Morgan State encourages on-campus residents to remain in place for Thanksgiving

257,000 people have died from the coronavirus in America. But as the holiday season approaches, many are left to make a tough decision—to risk the virus or to eat turkey alone.

Jordan D. Brown, Features Editor

As the number of coronavirus cases continues to surge throughout the country, many people are preparing to celebrate Thanksgiving without their loved ones. But for Stanley Nwakamma, Morgan State’s student regent, this year will be his fourth holiday season without his family. 

Nwakamma, a Nigerian native, said although he’s been without his family since 2017, this Thanksgiving will be the most challenging for him.

“I miss them and wish I could be home,” he said. “But with this Thanksgiving, with the whole restrictions and all of that, it’s even harder because you can’t go to friends’ houses or relatives,” said Nwakamma, a senior electrical and computer engineering major.

The Centers for Disease Control and Prevention (CDC) has advised people not to host large gatherings or travel for the holiday. So although Morgan is allowing on-campus residents to travel for the holiday break, the administration is encouraging those who leave campus to not return for the remainder of the semester.

With approximately three weeks left in the fall semester, Kevin Banks, the vice president of student affairs, said students who travel home for Thanksgiving must quarantine for 14 days upon their return and schedule a COVID-19 testing date to assure they do not have the virus when they return to campus.

“We’re encouraging them if they go home, they should stay home,” Banks said. “Take everything they can to stay home so that they can be in quarantine mode for the Christmas holidays.”

In an effort to cater to the students who will be residing on campus during the holiday break, SodexoMagic, Morgan’s food vendor, plans to serve a Thanksgiving meal for students on Thursday.

SodexoMagic General Manager Mitchell Oliver said he understands this holiday season will be out of the ordinary for many and as a result, he’s made an effort to make Thanksgiving as normal as possible. 

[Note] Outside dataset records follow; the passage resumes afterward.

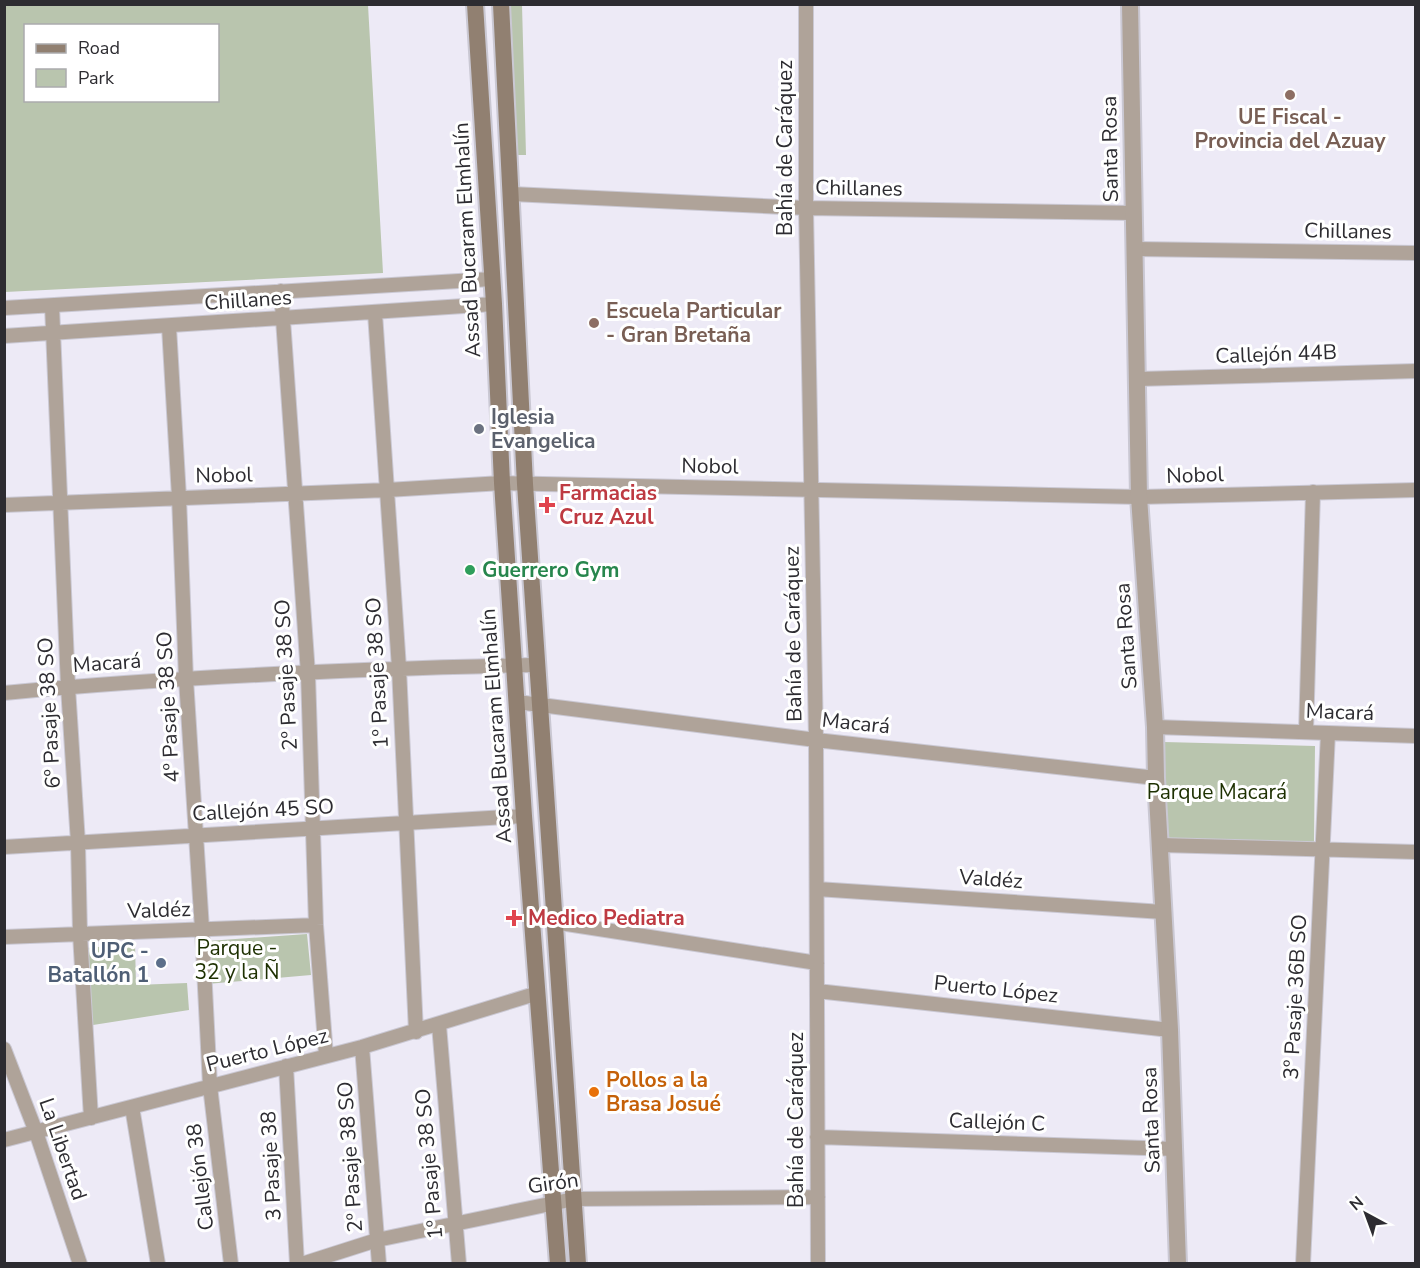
<svg xmlns="http://www.w3.org/2000/svg" width="1420" height="1268" viewBox="0 0 1420 1268" font-family="'Nunito Sans',sans-serif">
<style>
.green{fill:#b9c5ae;fill-rule:evenodd}
.lines{fill:none;stroke-linecap:round;stroke-linejoin:round}
.minor-casing{stroke:#cac8d3;stroke-width:16}
.tertiary-casing{stroke:#cac8d3;stroke-width:20}
.secondary-casing{stroke:#cac8d3;stroke-width:20}
.minor{stroke:#afa399;stroke-width:14}
.tertiary{stroke:#afa399;stroke-width:16}
.secondary{stroke:#918071;stroke-width:16}
.education-dot{fill:#8d6e63;stroke:#fff;stroke-width:2}
.worship-dot{fill:#6b7280;stroke:#fff;stroke-width:2}
.health-dot{fill:#e0444e;stroke:#fff;stroke-width:2}
.leisure-dot{fill:#2e9e5b;stroke:#fff;stroke-width:2}
.service-dot{fill:#5c6f8a;stroke:#fff;stroke-width:2}
.food-dot{fill:#e8710a;stroke:#fff;stroke-width:2}
.labels{text-anchor:middle;dominant-baseline:central;stroke-width:6;stroke-linejoin:round;paint-order:stroke}
.education-label{font-size:21px;font-weight:bold;fill:#785e54;stroke:#fff}
.street-label{font-size:21px;fill:#2d2c31;stroke:#fff}
.worship-label{font-size:21px;font-weight:bold;fill:#5b616d;stroke:#fff;text-anchor:start}
.health-label{font-size:21px;font-weight:bold;fill:#be3a42;stroke:#fff;text-anchor:start}
.leisure-label{font-size:21px;font-weight:bold;fill:#27864d;stroke:#fff;text-anchor:start}
.park-label{font-size:21px;fill:#1d3001;stroke:#fff}
.service-label{font-size:21px;font-weight:bold;fill:#4e5e75;stroke:#fff;text-anchor:end}
.food-label{font-size:21px;font-weight:bold;fill:#c56008;stroke:#fff;text-anchor:start}
</style>
<rect width="100%" height="100%" fill="#edeaf6"/>
<path class="green" d="M5,4L368,5L383,273L5,292ZM26,26H218V100H26Z
M506,5H522L526,155H514Z
M1164,742L1315,746L1314,844L1167,839Z
M307,934L311,975L207,984L208,941Z
M135,944L136,985L187,983L189,1010L93,1025L85,948Z"/>
<g class="lines">
<g class="minor-casing">
<path id="minor" d="M806,4V208L816,740L818,1264
M512,194L806,208L1134,213
M1135,249L1416,253
M281,291L308,674L316,925L326,1056
M52,306L68,687L78,843L80,934L91,1118
M4,308L492,279
M375,313L399,668L416,1032
M169,327L179,497L186,679L202,929L210,1086L231,1264
M4,336L494,304
M1138,379L1416,371
M4,505L387,490L502,483L1139,497L1416,490
M4,693C181,676 359,669 536,665
M517,702L816,740L1156,778
M1155,727L1416,736
M1306,732L1313,492
M1160,845L1416,852
M4,847L524,816
M817,889L1163,912
M554,922L817,963
M4,937L316,925
M817,991L1170,1030
M439,1025L459,1264
M362,1047L379,1264
M4,1049L36,1132L80,1264
M286,1066L297,1264
M132,1107L158,1264
M817,1137L1175,1149
M4,1140L362,1047L538,993
M302,1264L377,1240L574,1199L818,1197
M1303,1264L1328,733"/>
</g>
<g class="tertiary-casing">
<path id="tertiary" d="M1130,4L1139,497L1155,727L1156,778L1170,1030L1178,1264"/>
</g>
<g class="secondary-casing">
<path id="secondary" d="M475,4L494,304L502,483L524,816L558,1264
M501,4L525,484L578,1264"/>
</g>
<use href="#minor" class="minor"/>
<use href="#tertiary" class="tertiary"/>
<use href="#secondary" class="secondary"/>
</g>
<g class="education-dot">
<circle cx="1290" cy="95" r="6"/>
<circle cx="594" cy="323" r="6"/>
</g>
<circle class="worship-dot" cx="479" cy="429" r="6"/>
<g class="health-dot">
<path d="M544 496h6v6h6v6h-6v6h-6v-6h-6v-6h6z"/>
<path d="M511 909h6v6h6v6h-6v6h-6v-6h-6v-6h6z"/>
</g>
<circle class="leisure-dot" cx="470" cy="570" r="6"/>
<circle class="service-dot" cx="161" cy="963" r="6"/>
<circle class="food-dot" cx="594" cy="1092" r="6"/>
<g class="labels">
<g class="education-label">
<text x="1290" y="117">UE Fiscal -<tspan x="1290" dy="24">Provincia del Azuay</tspan></text>
<text x="606" y="311" text-anchor="start">Escuela Particular<tspan x="606" dy="24">- Gran Bretaña</tspan></text>
</g>
<g class="street-label">
<text transform="translate(785 148) rotate(-90)">Bahía de Caráquez</text>
<text transform="translate(1110 149) rotate(-91)">Santa Rosa</text>
<text transform="translate(859 188) rotate(1)">Chillanes</text>
<text transform="translate(1348 231) rotate(1)">Chillanes</text>
<text transform="translate(467 240) rotate(-93)">Assad Bucaram Elmhalín</text>
<text transform="translate(248 300) rotate(-4)">Chillanes</text>
<text transform="translate(1276 354) rotate(-2)">Callejón 44B</text>
<text transform="translate(710 466) rotate(1)">Nobol</text>
<text transform="translate(224 475) rotate(-1)">Nobol</text>
<text transform="translate(1195 475) rotate(-2)">Nobol</text>
<text transform="translate(793 634) rotate(-91)">Bahía de Caráquez</text>
<text transform="translate(1126 636) rotate(-94)">Santa Rosa</text>
<text transform="translate(107 663) rotate(-4)">Macará</text>
<text transform="translate(377 673) rotate(-93)">1º Pasaje 38 SO</text>
<text transform="translate(286 675) rotate(-93)">2º Pasaje 38 SO</text>
<text transform="translate(168 707) rotate(-93)">4º Pasaje 38 SO</text>
<text transform="translate(1340 712) rotate(2)">Macará</text>
<text transform="translate(49 713) rotate(-93)">6º Pasaje 38 SO</text>
<text transform="translate(856 723) rotate(6)">Macará</text>
<text transform="translate(496 726) rotate(-94)">Assad Bucaram Elmhalín</text>
<text transform="translate(263 810) rotate(-3)">Callejón 45 SO</text>
<text transform="translate(991 879) rotate(4)">Valdéz</text>
<text transform="translate(159 910) rotate(-2)">Valdéz</text>
<text transform="translate(996 989) rotate(6)">Puerto López</text>
<text transform="translate(1295 997) rotate(-87)">3º Pasaje 36B SO</text>
<text transform="translate(267 1050) rotate(-14)">Puerto López</text>
<text transform="translate(796 1120) rotate(-90)">Bahía de Caráquez</text>
<text transform="translate(1151 1120) rotate(-92)">Santa Rosa</text>
<text transform="translate(997 1122) rotate(2)">Callejón C</text>
<text transform="translate(63 1149) rotate(71)">La Libertad</text>
<text transform="translate(350 1157) rotate(-94)">2º Pasaje 38 SO</text>
<text transform="translate(429 1164) rotate(-95)">1º Pasaje 38 SO</text>
<text transform="translate(271 1166) rotate(-93)">3 Pasaje 38</text>
<text transform="translate(200 1177) rotate(-97)">Callejón 38</text>
<text transform="translate(553 1183) rotate(-8)">Girón</text>
</g>
<g class="worship-label">
<text x="491" y="417">Iglesia<tspan x="491" dy="24">Evangelica</tspan></text>
</g>
<g class="health-label">
<text x="559" y="493">Farmacias<tspan x="559" dy="24">Cruz Azul</tspan></text>
<text x="528" y="918">Medico Pediatra</text>
</g>
<g class="leisure-label">
<text x="482" y="570">Guerrero Gym</text>
</g>
<g class="park-label">
<text x="1217" y="792">Parque Macará</text>
<text x="237" y="948">Parque -<tspan x="237" dy="24">32 y la Ñ</tspan></text>
</g>
<g class="service-label">
<text x="149" y="951">UPC -<tspan x="149" dy="24">Batallón 1</tspan></text>
</g>
<g class="food-label">
<text x="606" y="1080">Pollos a la<tspan x="606" dy="24">Brasa Josué</tspan></text>
</g>
</g>
<rect width="1420" height="1268" fill="none" stroke="#2d2c31" stroke-width="12"/>
<rect x="24" y="24" width="195" height="78" fill="#ffffff" stroke="#ababad" stroke-width="1.5"/>
<rect x="36" y="44" width="30" height="9" fill="#918071" stroke="#ababad" stroke-width="1.5"/>
<text x="78" y="54" font-size="18" fill="#2d2c31">Road</text>
<rect x="36" y="69" width="30" height="18" fill="#b9c5ae" stroke="#ababad" stroke-width="1.5"/>
<text x="78" y="84" font-size="18" fill="#2d2c31">Park</text>
<g transform="translate(1366 1214) rotate(319)" stroke="#ffffff" stroke-width="4.5" paint-order="stroke">
<path d="M0-4.5L10 22L0 15L-10 22Z" fill="#2d2c31"/>
<text y="-9" font-size="16" font-weight="bold" text-anchor="middle" fill="#2d2c31">N</text>
</g>
</svg>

“Thanksgiving is Thanksgiving,” Oliver said. “It wouldn’t be Thanksgiving if you didn’t have the traditional turkey, but we’re going to modify it just a bit.”

On Thursday, students will have the option to order brunch and dinner consisting of roast turkey, pineapple glazed ham, macaroni and cheese, collard greens and several types of flavored pie.

With the rise in COVID-19 cases, students are not allowed to dine in the Rawlings Dining Hall. But they will be able to pick up brunch to-go between 10 a.m. to 12 p.m. and dinner to-go between 2 p.m. to 4 p.m.

Although Nwakamma will miss his family this year, he said he appreciates the university’s effort to accommodate the students on campus that are unable to travel for the holiday and give them a taste of the holiday.

 “All of the people on campus right now are people that have extenuating circumstances who don’t have a place to go or they don’t have housing security or food security—so that’s why they’re on campus,” Nwakamma said.  “So, for Morgan to have a plan to have a Thanksgiving meal for them, it’s very good.”

For the last three years, Nwakamma has celebrated Thanksgiving with his friends and family that reside in the United States. This year, he plans on spending his holiday with a small group of friends he met at Morgan.

“We’re going to have a Thanksgiving dinner and we’re all keeping it within the circle with no outside invitation,” he said.